Throughout the Bicknell Family Center for the Arts, various named spaces honor the contributions of donors to a facility that promises to have a profound impact not only on Pittsburg State, but the city and the region.

The Bicknell Family Center for the Arts
The building itself honors lead donor Gene Bicknell, his wife, Rita, and their family. Gene, an alumnus and a lifelong supporter not only of PSU but also of the arts, in general, provided the gift that laid the foundation for the project.
A room near the Art Gallery provides insight into the life and times of Gene Bicknell. A collection of historic memorabilia will help tell his inspirational story of overcoming poverty to build and lead one of the region’s largest corporations.

The Linda & Lee Scott Performance Hall
This hall, the heart of the facility, honors Linda & Lee Scott. Lee, a PSU alumnus and brother of PSU President Steve Scott, served as president and CEO of Walmart. The Walton Family Charitable Foundation made a major gift to the project to honor Lee’s years of service.

The Dotty and Bill Miller Theater
This theater was made possible by a gift from the Nancy and Richard Miller family and the Faith and Dick Coleman family in honor of Dotty and Bill Miller. Bill Miller, who died in 2002, began a career in photography in 1939. From those humble beginnings, he built Miller’s Professional Imaging, the largest professional photo lab organization in the U.S. Dotty Miller died in January 2015.

Many other spaces within the center bear the names of individuals, families and corporations who have helped make this dream a reality. In the performance hall, plaques on individual seats recognize donors who have sponsored a seat.

Kathleen Flannery, executive director of the Office of University Development, said there are still important needs to be met for the Bicknell Center and opportunities to be involved. For more information on making a gift, contact the Office of Development at 620-235-4768,

More than just a pretty face

First-time visitors to the Linda & Lee Scott Performance Hall in the Bicknell Family Center for the Arts are immediately struck by the beauty of the room. What the beauty conceals is function.
The hall is “tuneable” to accommodate almost any kind of performance.

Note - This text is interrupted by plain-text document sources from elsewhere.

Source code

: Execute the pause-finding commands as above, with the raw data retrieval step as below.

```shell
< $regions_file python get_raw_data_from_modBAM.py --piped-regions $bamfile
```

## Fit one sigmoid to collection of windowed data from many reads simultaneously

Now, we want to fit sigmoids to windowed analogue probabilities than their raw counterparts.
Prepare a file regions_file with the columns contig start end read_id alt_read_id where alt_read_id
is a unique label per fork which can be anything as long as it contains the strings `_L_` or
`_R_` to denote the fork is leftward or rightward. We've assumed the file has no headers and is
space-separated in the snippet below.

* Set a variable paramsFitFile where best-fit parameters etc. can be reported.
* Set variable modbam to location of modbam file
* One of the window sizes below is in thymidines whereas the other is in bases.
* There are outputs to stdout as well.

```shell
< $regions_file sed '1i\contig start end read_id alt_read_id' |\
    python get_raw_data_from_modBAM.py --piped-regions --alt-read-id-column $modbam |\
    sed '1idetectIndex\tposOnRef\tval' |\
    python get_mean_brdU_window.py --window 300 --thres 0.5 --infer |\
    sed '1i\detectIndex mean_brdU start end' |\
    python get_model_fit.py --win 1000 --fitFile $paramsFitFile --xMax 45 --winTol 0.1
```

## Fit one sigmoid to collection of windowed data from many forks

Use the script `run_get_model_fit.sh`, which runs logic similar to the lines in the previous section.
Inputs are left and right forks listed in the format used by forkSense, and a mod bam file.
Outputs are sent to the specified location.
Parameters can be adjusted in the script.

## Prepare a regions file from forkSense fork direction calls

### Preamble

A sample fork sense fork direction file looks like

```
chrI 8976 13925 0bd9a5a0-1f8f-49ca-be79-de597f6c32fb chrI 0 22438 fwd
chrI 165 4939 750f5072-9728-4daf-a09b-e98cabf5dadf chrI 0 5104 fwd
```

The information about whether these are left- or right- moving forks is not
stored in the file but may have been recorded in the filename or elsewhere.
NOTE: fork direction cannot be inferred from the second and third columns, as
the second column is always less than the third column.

“We went to a lot of trouble in picking colors and shaping the room to make it intimate and to keep it warm. Something I’m proud of is that the acoustics of the room capture that same sense of intimacy and warmth that the architecture itself captures.”

“We designed into it a number of variable acoustic elements,” said Joseph Myers, associate and principal consultant with Kirkegaard Associates out of Chicago. “There are curtains in the upper volume that can increase or reduce the reverberation time. There are curtains at the rear walls that can give more or less sound back to the performers on stage. There are sliding glass fiber panels that can make the sound captured between the side walls a little bit more dense or more transparent, depending on what is needed.”
In older theaters and concert halls, performers must try to adjust to the acoustics of the room, Myers said.
“Our room is able to adjust to the type of music so that the adjustments that a musician makes within a given acoustics within a given concert are small adjustments that he or she can make easily,” Myers said.
Myers described the performance hall as intimate and warm.
“We went to a lot of trouble in picking colors and shaping the room to make it intimate and to keep it warm. Something I’m proud of is that the acoustics of the room capture that same sense of intimacy and warmth that the architecture itself captures.”
Myers said his job takes him to universities and other venues around the country, but he was particularly keen on helping design and tune the Bicknell Center.
“I’m based in Chicago and I grew up outside of Philadelphia, but my mother grew up in Girard,” Myers said. “For her, Pittsburg was the big city. When we were pursuing this project, I wanted it even more than I usually want a nice project like this because I was getting to do the performing arts center for what was once my mother’s hometown.”
Myers said he believes Bicknell Center patrons have a special experience ahead of them.
“They should expect to see a beautiful room. They should expect to hear a performance that sounds really lovely,” Myers said. “I hope it will be a magical experience.”